By its third generation, Firmin Didot (14 April 1764 – 24 April 1836) imbued with generations of publishing knowledge and expertise before him, pushed forward the limitations of book and newspaper printing with his invention of a new stereotype, which speeded up printing.
He was also the pioneer who is acknowledged to have designed ‘modern’ typefaces – where thick and thin lines are shaped by narrows serifs on the end of letters, today known as a group of modern typefaces called Didone. He was inspired by the Baskerville font – created by John Baskerville (1706–1775) who made serifs more pronounced, and the letters rounded, moving away from replicating scribe in manuscripts. Firmin Didot develop the font adding more contrast to the strokes and serifs.
In Athens, there is the Didotou Street named after Firmin Didot, who was a passionate philhellene and was one of the first to establish a printing press in the newly independent Greece and typefaces in the style of Didot have remained popular in Greek since. There is even a hotel inspired by his gentle, worldly character, Monsieur Didot in Athens.
His brother Pierre Firmin used the font to print an edition of La Henriade by Voltaire in 1818 – to wide acclaim.
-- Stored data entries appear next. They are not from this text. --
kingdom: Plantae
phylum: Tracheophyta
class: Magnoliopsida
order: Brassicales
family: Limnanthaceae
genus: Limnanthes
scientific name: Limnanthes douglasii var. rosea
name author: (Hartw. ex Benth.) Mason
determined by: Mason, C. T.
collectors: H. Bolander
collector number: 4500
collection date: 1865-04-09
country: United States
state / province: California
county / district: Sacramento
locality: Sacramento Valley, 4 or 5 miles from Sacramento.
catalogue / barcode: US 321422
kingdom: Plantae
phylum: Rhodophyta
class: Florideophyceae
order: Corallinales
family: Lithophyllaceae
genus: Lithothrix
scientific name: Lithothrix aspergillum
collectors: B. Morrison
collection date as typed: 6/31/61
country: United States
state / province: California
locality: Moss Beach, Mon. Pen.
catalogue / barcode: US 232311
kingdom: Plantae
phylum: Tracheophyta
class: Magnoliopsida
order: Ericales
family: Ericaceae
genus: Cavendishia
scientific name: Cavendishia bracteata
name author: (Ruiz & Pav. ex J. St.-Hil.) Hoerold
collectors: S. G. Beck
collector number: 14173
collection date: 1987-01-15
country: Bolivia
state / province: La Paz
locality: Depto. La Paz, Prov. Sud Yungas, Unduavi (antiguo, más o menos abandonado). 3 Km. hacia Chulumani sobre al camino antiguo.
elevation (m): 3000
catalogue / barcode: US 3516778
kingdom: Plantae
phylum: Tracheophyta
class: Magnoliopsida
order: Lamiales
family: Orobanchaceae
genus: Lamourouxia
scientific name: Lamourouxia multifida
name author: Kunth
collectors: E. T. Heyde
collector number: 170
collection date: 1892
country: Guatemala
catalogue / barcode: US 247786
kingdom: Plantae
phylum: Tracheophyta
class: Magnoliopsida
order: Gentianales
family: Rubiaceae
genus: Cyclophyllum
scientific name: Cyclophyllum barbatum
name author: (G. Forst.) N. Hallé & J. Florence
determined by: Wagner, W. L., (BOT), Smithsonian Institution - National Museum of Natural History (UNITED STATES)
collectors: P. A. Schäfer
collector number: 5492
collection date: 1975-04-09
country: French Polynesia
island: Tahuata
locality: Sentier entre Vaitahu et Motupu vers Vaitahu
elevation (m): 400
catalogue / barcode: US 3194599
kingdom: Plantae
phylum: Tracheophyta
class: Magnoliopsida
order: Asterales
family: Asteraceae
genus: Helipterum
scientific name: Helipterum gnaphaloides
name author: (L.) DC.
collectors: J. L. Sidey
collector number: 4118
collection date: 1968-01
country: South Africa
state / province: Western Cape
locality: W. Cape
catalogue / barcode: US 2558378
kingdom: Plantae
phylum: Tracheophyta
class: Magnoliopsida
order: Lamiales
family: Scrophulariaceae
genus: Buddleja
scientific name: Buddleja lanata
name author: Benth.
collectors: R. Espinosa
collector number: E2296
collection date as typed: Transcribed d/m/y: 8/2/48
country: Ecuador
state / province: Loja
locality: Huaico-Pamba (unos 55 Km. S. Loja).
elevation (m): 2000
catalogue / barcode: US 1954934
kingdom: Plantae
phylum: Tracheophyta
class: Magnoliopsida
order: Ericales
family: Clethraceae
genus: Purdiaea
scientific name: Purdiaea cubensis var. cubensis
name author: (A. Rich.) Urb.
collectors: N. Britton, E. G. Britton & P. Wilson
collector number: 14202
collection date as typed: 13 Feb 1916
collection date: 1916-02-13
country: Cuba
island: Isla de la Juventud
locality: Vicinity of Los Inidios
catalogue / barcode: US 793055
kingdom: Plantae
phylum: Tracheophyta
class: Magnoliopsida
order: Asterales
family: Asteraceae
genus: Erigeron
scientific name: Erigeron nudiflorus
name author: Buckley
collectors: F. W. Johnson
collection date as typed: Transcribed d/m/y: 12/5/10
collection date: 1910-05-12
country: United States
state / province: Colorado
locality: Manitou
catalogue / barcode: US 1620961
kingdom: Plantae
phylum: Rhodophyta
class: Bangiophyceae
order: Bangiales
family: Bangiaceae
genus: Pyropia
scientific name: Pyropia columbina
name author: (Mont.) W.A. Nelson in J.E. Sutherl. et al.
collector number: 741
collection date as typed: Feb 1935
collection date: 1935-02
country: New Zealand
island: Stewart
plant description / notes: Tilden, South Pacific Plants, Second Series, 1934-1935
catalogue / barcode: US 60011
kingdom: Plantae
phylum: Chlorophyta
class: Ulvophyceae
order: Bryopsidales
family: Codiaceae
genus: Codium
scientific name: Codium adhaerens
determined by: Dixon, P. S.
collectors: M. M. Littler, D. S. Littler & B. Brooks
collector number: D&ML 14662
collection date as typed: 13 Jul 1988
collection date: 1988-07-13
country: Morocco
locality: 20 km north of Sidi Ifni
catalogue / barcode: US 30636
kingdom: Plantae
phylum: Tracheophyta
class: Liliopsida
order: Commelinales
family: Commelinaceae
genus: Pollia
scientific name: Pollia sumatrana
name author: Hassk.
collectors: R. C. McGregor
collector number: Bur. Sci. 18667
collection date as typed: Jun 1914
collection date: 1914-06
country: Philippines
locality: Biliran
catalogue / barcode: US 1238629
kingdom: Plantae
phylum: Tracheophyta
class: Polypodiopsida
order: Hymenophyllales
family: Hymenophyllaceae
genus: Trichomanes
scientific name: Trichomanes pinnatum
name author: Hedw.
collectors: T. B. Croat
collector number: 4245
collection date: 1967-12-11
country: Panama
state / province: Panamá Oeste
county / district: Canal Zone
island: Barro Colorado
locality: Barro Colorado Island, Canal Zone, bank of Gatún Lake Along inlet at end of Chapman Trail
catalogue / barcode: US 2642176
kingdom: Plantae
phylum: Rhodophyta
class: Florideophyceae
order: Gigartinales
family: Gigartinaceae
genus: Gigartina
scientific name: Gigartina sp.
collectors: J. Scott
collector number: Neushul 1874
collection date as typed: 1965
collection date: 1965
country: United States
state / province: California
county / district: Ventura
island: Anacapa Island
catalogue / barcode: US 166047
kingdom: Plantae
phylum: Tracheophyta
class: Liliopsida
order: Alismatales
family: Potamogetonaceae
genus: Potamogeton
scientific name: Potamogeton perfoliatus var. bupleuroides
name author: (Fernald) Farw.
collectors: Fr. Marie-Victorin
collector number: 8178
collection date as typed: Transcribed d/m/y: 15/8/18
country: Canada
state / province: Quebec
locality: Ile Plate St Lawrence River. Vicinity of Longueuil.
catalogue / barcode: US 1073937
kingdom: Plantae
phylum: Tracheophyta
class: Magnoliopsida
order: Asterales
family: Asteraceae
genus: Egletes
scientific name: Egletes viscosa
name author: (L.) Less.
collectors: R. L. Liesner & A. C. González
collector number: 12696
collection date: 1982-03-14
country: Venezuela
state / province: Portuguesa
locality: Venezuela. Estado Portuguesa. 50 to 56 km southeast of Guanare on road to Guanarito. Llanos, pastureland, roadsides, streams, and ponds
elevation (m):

Firmin Didot is credited, alongside Giambattista Bodoni, for creating the Didone (Modern style of Serif typefaces). A modern-day example of Firmin Didot’s discovery, widely-known, is the cover of the magazine Vogue – the title is a modification of the Linotype Didot font. Day-to-day use, choices that influence our decisions in Word are descended from Didot font – those who like classic serifs pick Times New Roman, Garamond and Georgia. Although, like many design devotees, we all have our favourite fonts – and some of us can tell a lot about a person by the font they pick. Fonts - as important in the 21st century as they were in Didot’s day.